> [Exercise requirements]: Copy the rows below character for character, starting at the line with "phylum: Arthropoda" and continuing up to and including the final line. Leave the pictures out of your copy.

# # # # #

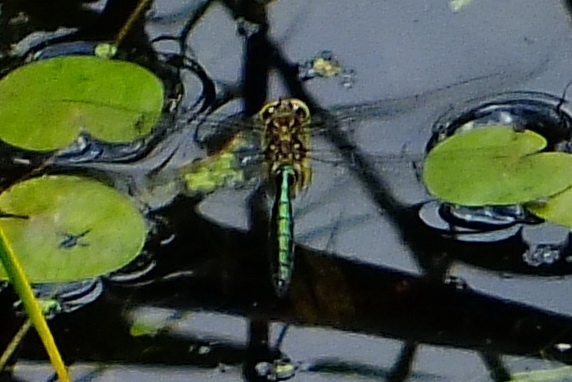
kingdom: Animalia
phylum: Arthropoda
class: Insecta
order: Odonata
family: Corduliidae
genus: Somatochlora
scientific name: Somatochlora metallica
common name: Brilliant emerald
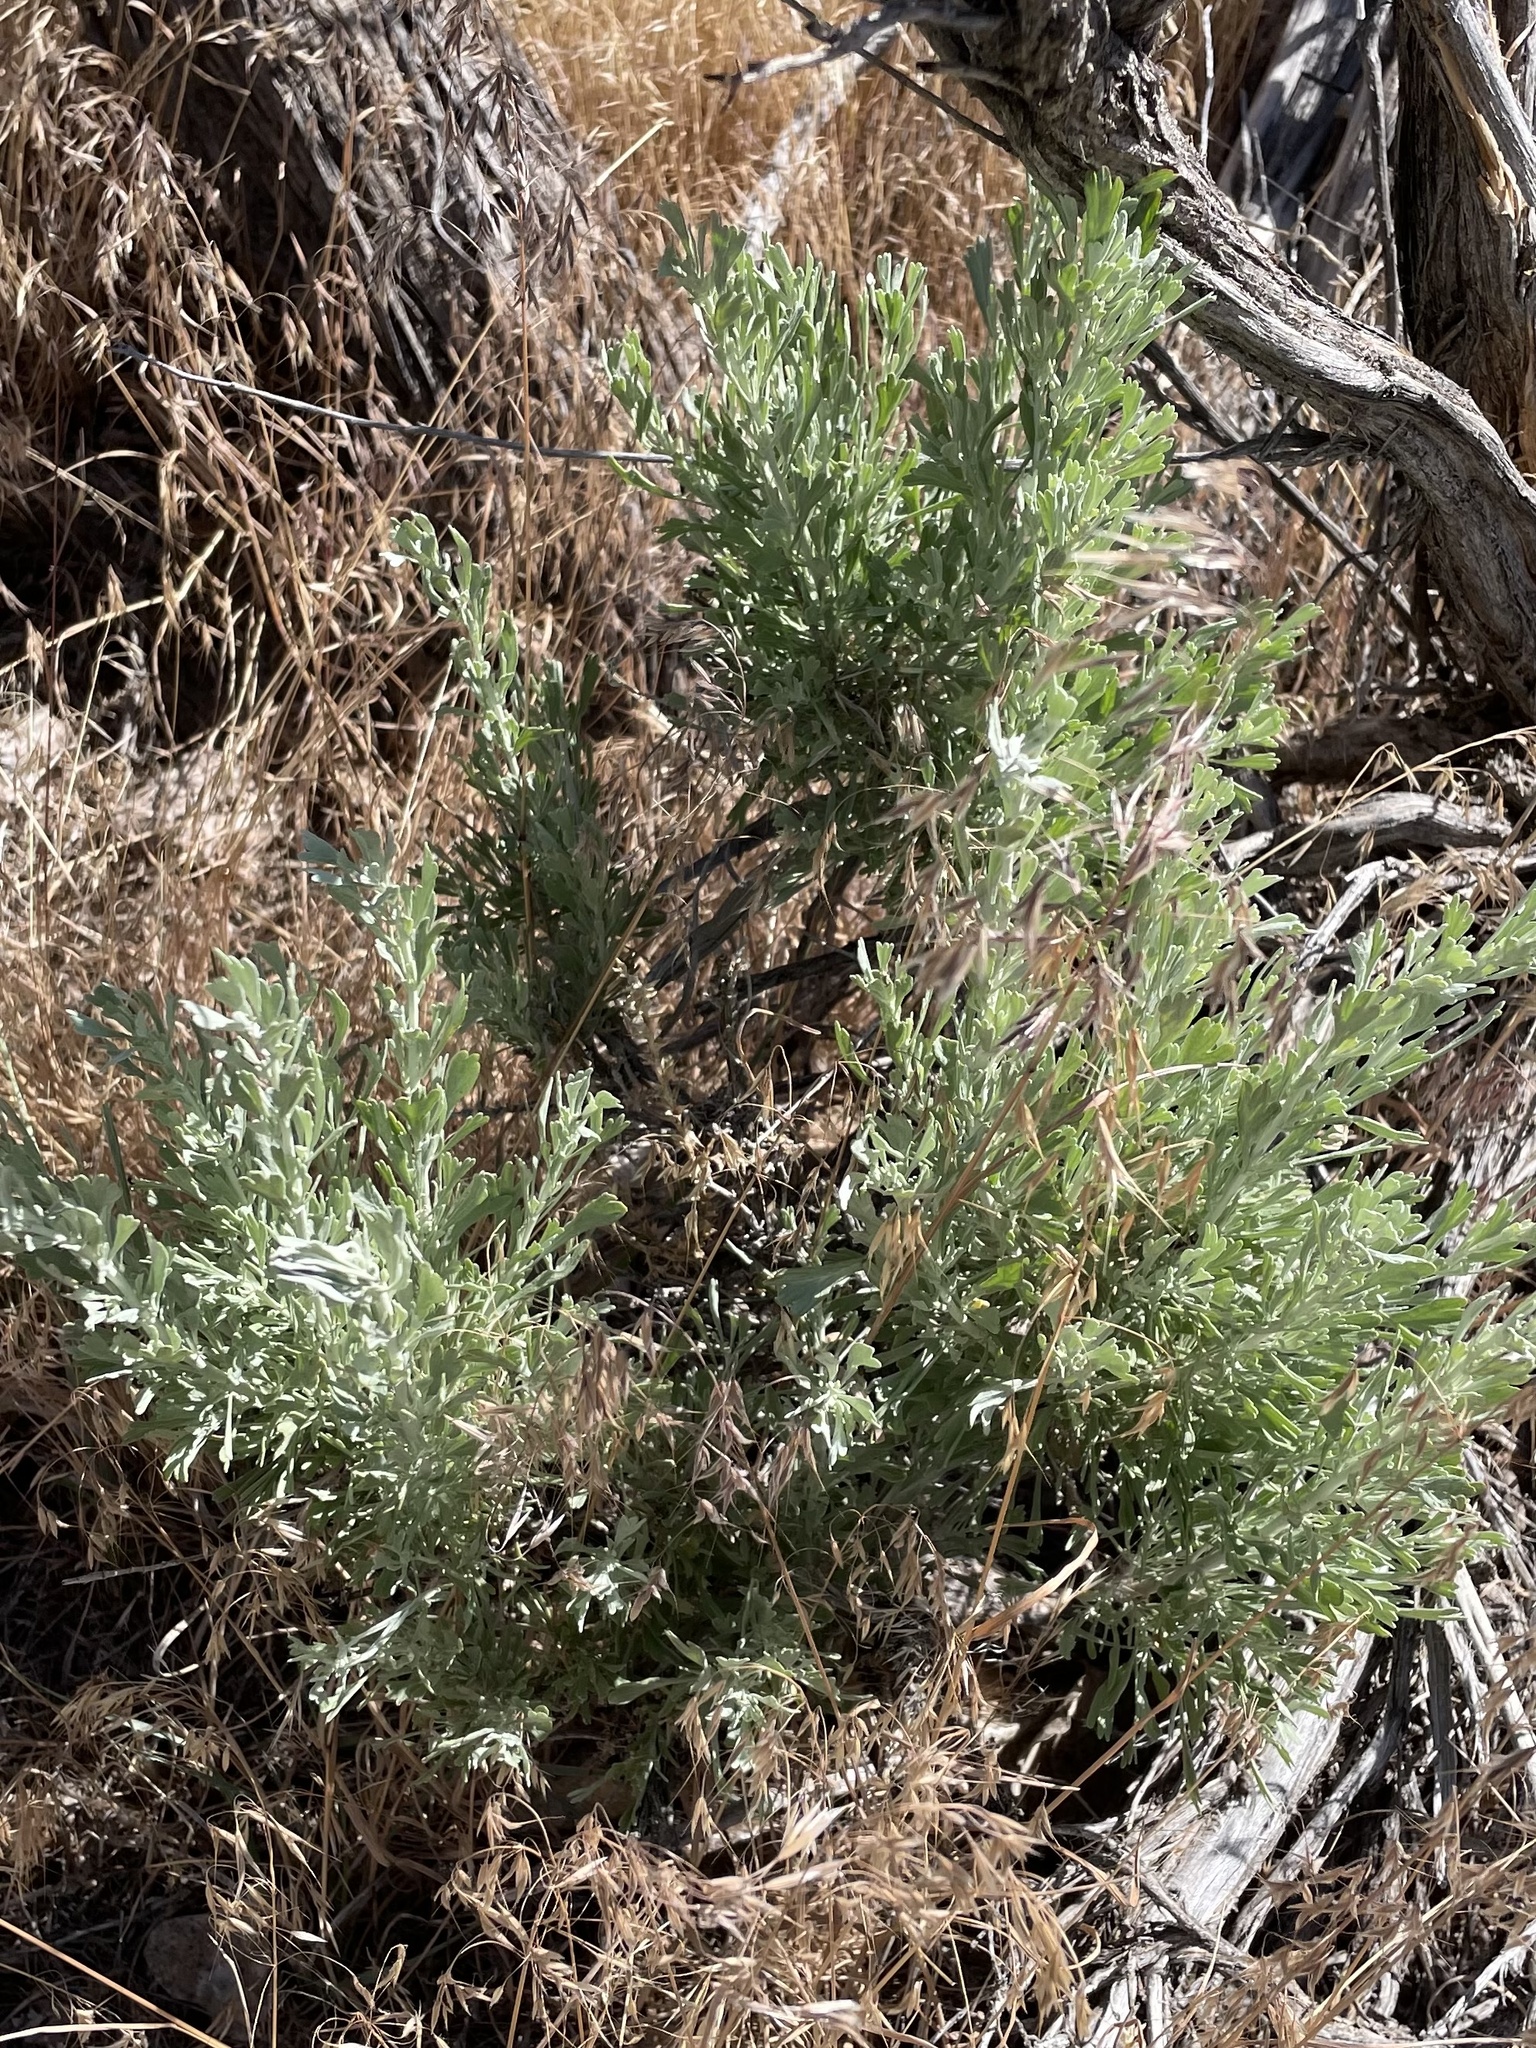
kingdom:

# # # # #

> [Exercise output]:
phylum: Arthropoda
class: Insecta
order: Odonata
family: Corduliidae
genus: Somatochlora
scientific name: Somatochlora metallica
common name: Brilliant emerald
kingdom:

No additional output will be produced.